In his first campaign, Mr. Kilicdaroglu made himself a steady man. But after far-right nationalist politicians fared better than expected in the first round, he adopted tougher positions, agreeing to endorse the far-right nationalist and vowing to quickly deport refugees from Syria and other countries.
Erdoğan’s Justice and Development Party and its allies also performed strongly in the parliamentary vote, helping the president signal to voters the need to support a united government in the coming weeks.
The third-place candidate in the presidential election, Sinan Oğan, endorsed Mr. Erdogan in the run-off, potentially giving the president an extra boost.
Are these elections free and fair?
Turnout in the first round of voting was very high, at over 80 percent of the 64 million eligible voters in Turkey and abroad, according to the Turkish Elections Board.
As the results of the first round trickled in, Mr. Erdogan told his supporters he was ready to face a run-off, reassuring voters that he had “always respected” the people’s decision and that he expected “the same democratic maturity from everyone.” But as in previous elections, Mr. Erdogan has used his expansive presidential powers to tilt the playing field in his favor. .

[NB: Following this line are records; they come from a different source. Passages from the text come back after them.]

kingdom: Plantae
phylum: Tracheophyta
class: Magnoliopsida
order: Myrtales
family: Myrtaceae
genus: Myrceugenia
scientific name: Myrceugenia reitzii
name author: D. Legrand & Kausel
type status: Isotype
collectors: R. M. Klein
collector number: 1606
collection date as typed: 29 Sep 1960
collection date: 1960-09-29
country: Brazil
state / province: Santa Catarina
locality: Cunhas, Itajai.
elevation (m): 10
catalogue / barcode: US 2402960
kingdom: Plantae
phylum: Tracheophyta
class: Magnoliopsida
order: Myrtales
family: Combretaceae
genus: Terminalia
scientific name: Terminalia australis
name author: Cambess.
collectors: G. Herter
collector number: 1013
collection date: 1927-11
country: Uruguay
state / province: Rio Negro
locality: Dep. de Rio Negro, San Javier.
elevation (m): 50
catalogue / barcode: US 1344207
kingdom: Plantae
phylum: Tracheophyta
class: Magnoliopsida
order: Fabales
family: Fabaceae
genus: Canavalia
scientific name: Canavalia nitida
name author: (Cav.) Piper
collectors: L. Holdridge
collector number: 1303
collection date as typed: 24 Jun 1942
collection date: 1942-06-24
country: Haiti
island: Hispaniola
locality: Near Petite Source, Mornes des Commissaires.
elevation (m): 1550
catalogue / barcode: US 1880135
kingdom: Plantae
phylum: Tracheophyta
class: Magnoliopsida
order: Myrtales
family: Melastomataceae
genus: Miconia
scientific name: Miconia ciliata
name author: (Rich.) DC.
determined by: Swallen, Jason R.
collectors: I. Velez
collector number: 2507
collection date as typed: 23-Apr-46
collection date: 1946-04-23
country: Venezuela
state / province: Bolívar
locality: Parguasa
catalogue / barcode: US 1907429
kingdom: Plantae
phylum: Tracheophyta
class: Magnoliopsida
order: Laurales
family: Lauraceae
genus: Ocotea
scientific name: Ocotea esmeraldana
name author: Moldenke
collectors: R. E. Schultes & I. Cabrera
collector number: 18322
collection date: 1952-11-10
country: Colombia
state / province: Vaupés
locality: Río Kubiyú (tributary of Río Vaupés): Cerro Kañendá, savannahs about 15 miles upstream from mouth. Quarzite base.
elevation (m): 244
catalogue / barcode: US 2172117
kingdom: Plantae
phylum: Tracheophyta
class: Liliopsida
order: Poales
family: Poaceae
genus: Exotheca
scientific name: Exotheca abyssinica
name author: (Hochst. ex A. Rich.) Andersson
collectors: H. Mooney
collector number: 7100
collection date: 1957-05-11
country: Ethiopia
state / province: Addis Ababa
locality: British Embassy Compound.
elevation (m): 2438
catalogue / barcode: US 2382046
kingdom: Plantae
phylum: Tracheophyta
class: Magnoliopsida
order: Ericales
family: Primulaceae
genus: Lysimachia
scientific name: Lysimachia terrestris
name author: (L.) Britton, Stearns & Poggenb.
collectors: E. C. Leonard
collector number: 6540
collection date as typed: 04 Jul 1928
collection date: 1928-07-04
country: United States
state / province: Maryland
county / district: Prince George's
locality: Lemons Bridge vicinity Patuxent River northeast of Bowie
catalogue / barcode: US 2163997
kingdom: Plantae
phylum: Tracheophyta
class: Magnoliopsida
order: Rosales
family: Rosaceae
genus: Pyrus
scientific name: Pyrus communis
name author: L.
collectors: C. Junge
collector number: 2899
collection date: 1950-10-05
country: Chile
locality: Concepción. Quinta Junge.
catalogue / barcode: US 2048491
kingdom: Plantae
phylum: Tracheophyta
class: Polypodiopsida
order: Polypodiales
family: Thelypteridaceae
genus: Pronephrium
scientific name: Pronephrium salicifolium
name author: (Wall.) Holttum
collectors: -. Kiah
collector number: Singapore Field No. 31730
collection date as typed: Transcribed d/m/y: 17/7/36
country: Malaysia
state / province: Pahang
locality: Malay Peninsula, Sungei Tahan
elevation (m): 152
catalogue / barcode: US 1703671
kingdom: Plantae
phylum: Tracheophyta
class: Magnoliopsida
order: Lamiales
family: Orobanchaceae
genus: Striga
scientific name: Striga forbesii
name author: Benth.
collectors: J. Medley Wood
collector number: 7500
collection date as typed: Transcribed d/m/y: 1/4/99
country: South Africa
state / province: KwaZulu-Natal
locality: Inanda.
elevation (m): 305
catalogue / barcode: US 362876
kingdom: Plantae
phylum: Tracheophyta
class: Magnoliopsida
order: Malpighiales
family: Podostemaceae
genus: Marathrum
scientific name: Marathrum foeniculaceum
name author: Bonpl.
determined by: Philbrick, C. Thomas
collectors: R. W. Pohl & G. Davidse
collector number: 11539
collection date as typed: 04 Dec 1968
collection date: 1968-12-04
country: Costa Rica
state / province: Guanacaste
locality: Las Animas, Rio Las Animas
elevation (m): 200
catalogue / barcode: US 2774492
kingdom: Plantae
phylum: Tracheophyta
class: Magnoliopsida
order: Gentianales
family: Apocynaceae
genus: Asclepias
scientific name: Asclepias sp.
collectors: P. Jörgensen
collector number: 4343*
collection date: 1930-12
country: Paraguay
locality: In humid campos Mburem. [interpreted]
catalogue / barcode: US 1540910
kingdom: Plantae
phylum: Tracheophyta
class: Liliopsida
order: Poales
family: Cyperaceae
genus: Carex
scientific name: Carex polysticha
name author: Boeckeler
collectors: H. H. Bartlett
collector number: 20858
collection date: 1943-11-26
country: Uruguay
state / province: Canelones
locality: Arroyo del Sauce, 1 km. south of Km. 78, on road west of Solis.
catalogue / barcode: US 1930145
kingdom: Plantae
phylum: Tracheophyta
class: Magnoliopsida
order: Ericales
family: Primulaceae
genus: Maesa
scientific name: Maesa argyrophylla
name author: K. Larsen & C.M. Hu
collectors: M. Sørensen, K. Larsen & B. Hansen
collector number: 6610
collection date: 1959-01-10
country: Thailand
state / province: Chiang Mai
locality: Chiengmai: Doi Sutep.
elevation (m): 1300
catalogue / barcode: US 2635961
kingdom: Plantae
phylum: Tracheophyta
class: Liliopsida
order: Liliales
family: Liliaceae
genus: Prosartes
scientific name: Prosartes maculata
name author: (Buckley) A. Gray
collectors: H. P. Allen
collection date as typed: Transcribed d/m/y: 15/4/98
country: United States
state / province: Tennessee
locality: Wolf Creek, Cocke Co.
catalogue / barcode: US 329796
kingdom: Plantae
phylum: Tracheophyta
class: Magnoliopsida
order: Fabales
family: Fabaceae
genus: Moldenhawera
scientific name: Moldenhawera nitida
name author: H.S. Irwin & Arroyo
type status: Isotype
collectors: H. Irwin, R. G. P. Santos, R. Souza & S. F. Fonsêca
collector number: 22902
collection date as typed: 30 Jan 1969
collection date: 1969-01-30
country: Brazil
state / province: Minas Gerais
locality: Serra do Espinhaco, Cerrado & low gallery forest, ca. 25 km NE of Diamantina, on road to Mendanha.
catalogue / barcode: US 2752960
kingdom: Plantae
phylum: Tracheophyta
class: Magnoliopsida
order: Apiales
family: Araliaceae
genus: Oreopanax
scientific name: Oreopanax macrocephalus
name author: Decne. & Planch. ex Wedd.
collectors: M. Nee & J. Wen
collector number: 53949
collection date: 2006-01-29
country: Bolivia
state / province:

In recent months, he has raised the minimum wage, boosted salaries for civil servants, increased aid for poor families and changed regulations to allow millions of Turks to receive their state pensions early, all to shield voters from the effects of price hikes.
In December, a judge believed to be acting in support of Mr Erdogan banned the mayor of Istanbul, who was a potential presidential contender at the time, from politics after finding him guilty of insulting government officials. The mayor remained in office pending an appeal.
This would not be the first time that potential opponents of Mr. Erdogan have been sidelined.
Selahattin Demirtas, of the pro-Kurdish Peoples’ Democratic Party (HDP), ran his presidential campaign from prison in 2018. Turkish authorities have accused him of belonging to a terrorist organization. Human rights organizations described his imprisonment as politically motivated.
Turkey has fought a decades-long battle with Kurdish militants who are considered terrorists by Turkey, the United States and the European Union.
The Turkish media, which is largely controlled by private companies close to Mr. Erdogan, has given Mr. Erdogan significantly more air time than other candidates while sidestepping cost-of-living issues and promoting his response to the earthquake crisis as heroic.
Polls close at 5 p.m. local time and results are expected in a few hours.